Multi-agent orchestration costs escalate with naive context handling. Five-task sequential chains consume 3–4x tokens of actual useful generation.

Spec-driven context changes the economics:

Priority-ordered assembly delivers only necessary information
Typed dependency outputs forward artifacts rather than generation transcripts
Budget-aware truncation drops lower-priority content first
Cache-friendly consistent spec prefixes improve prompt caching hit rates

A nine-task workflow across four agents operates for under $1 — not because models are cheap, but because context remains efficient.

Cost visibility matters equally. Per-agent and per-model token tracking enables actionable insights like identifying that test-engineer agents consume 40% of budgets while producing 20% of deliverables.

Multimodal provider support

Most AI tools hardwire to single vendors, trapping workflows in ecosystems. Rooben implements an LLMProvider protocol — minimal interfaces any backend implements. Current support includes Anthropic, OpenAI, AWS Bedrock, and Ollama for local models, each with built-in cost tracking.

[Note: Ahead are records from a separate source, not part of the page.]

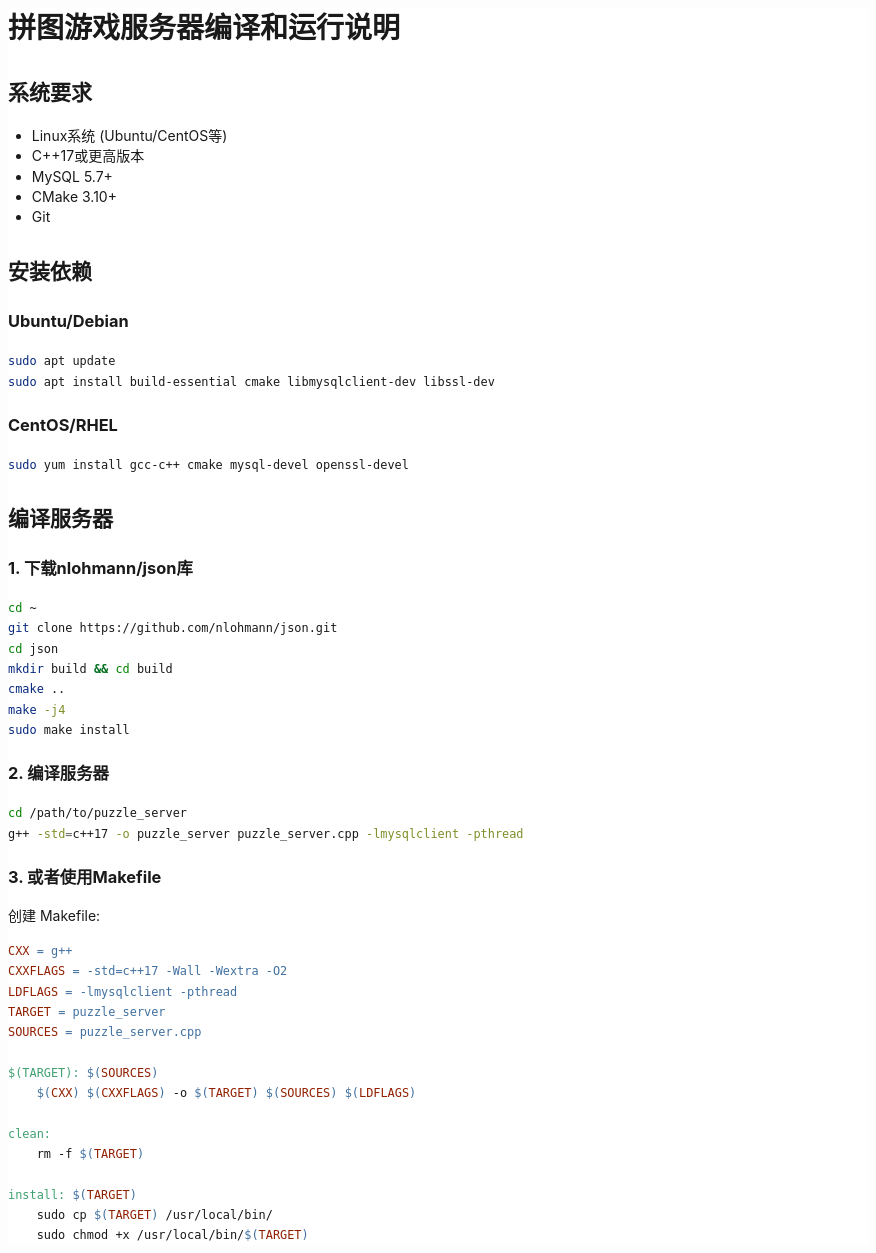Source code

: # 拼图游戏服务器编译和运行说明

## 系统要求
- Linux系统 (Ubuntu/CentOS等)
- C++17或更高版本
- MySQL 5.7+
- CMake 3.10+
- Git

## 安装依赖

### Ubuntu/Debian
```bash
sudo apt update
sudo apt install build-essential cmake libmysqlclient-dev libssl-dev
```

### CentOS/RHEL
```bash
sudo yum install gcc-c++ cmake mysql-devel openssl-devel
```

## 编译服务器

### 1. 下载nlohmann/json库
```bash
cd ~
git clone https://github.com/nlohmann/json.git
cd json
mkdir build && cd build
cmake ..
make -j4
sudo make install
```

### 2. 编译服务器
```bash
cd /path/to/puzzle_server
g++ -std=c++17 -o puzzle_server puzzle_server.cpp -lmysqlclient -pthread
```

### 3. 或者使用Makefile
创建 Makefile:
```makefile
CXX = g++
CXXFLAGS = -std=c++17 -Wall -Wextra -O2
LDFLAGS = -lmysqlclient -pthread
TARGET = puzzle_server
SOURCES = puzzle_server.cpp

$(TARGET): $(SOURCES)
	$(CXX) $(CXXFLAGS) -o $(TARGET) $(SOURCES) $(LDFLAGS)

clean:
	rm -f $(TARGET)

install: $(TARGET)
	sudo cp $(TARGET) /usr/local/bin/
	sudo chmod +x /usr/local/bin/$(TARGET)
```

Mix providers within single workflows: Claude for planning, GPT-4o for code generation, local models for sensitive operations. StateBackend protocols work similarly, defaulting to local JSON while supporting S3, databases, or custom backends.

When model capabilities shift — as they inevitably will — swap one configuration line. Specs transfer. Verification criteria transfer. Learning history transfers. Investments compound regardless of current leading models.

Practical implementation

The command rooben go "Build a REST API with CRUD endpoints, input validation, tests, and a Dockerfile" generates a specification for review and approval.

Execution proceeds through:

Specification decomposition into task graphs
Structure validation (no cycles, orphaned tasks, missing dependencies)
Parallel task dispatch to agents
Structured context delivery (only necessary information)
Output verification via test runners and LLM judges
Structured feedback injection for failed task retries
Cost reporting showing per-agent, per-model token usage

The system maintains protocol-based throughout — swappable LLM providers, state backends, verifiers, planners, and agents via structural typing without framework lock-in or inheritance requirements.

Future architecture

Current open-source capabilities handle flat fan-out: planners spawn 3–5 agents working task graphs in parallel.

Next phases introduce hierarchical structures. Via the A2A (Agent-to-Agent) protocol in Rooben Pro, agents spawn sub-agents. A research lead receives tasks, writes sub-specifications, dispatches specialized workers, verifies output, and reports upward — agent trees rather than flat pools.

Specs compose naturally: parent spec deliverables become child spec inputs. Organizational layers in Rooben Pro map team members to departments and roles with tracked outcomes across workflows, enabling the system to learn contextual definitions of quality.

The gradient progresses from individual developers using the CLI for single workflows to armies of specialized agents mapped to organizational roles, each refining specifications over iterations. The 50th workflow execution measurably improves over the first.

Moving forward

Rooben remains open-source with a roadmap covering expanded agent transports, cross-run learning, marketplace integrations, and hierarchical orchestration. Detailed technical comparisons and harness engineering guidance are available in project documentation.